**DESCRIPTION OF THE TASK**
Write out the text lines of the material below again without any changes, leaving out the pictures.

**RECORDS SHOWN**
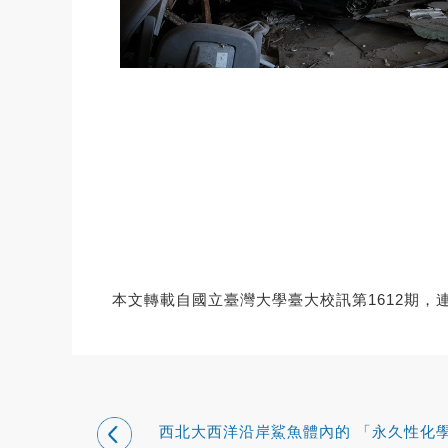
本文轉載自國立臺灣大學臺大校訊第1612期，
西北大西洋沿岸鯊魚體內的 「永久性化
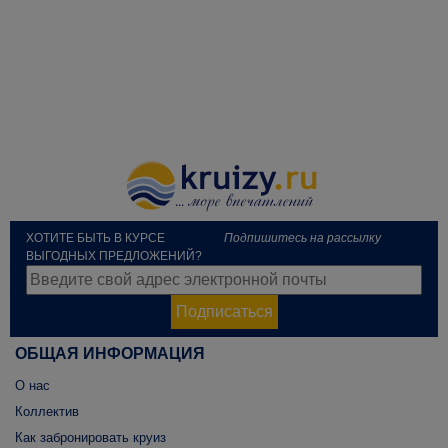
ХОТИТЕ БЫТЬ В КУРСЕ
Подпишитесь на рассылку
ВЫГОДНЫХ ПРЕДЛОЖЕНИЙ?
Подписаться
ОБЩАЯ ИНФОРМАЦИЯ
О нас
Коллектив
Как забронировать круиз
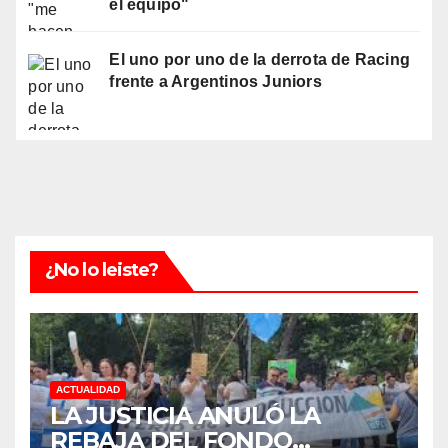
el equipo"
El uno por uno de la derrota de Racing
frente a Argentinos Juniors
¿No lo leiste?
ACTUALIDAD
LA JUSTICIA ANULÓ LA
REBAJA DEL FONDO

**RESULT OF THIS TASK**
本文轉載自國立臺灣大學臺大校訊第1612期，
西北大西洋沿岸鯊魚體內的 「永久性化
ХОТИТЕ БЫТЬ В КУРСЕ
Подпишитесь на рассылку
ВЫГОДНЫХ ПРЕДЛОЖЕНИЙ?
Подписаться
ОБЩАЯ ИНФОРМАЦИЯ
О нас
Коллектив
Как забронировать круиз
el equipo"
El uno por uno de la derrota de Racing
frente a Argentinos Juniors
¿No lo leiste?
ACTUALIDAD
LA JUSTICIA ANULÓ LA
REBAJA DEL FONDO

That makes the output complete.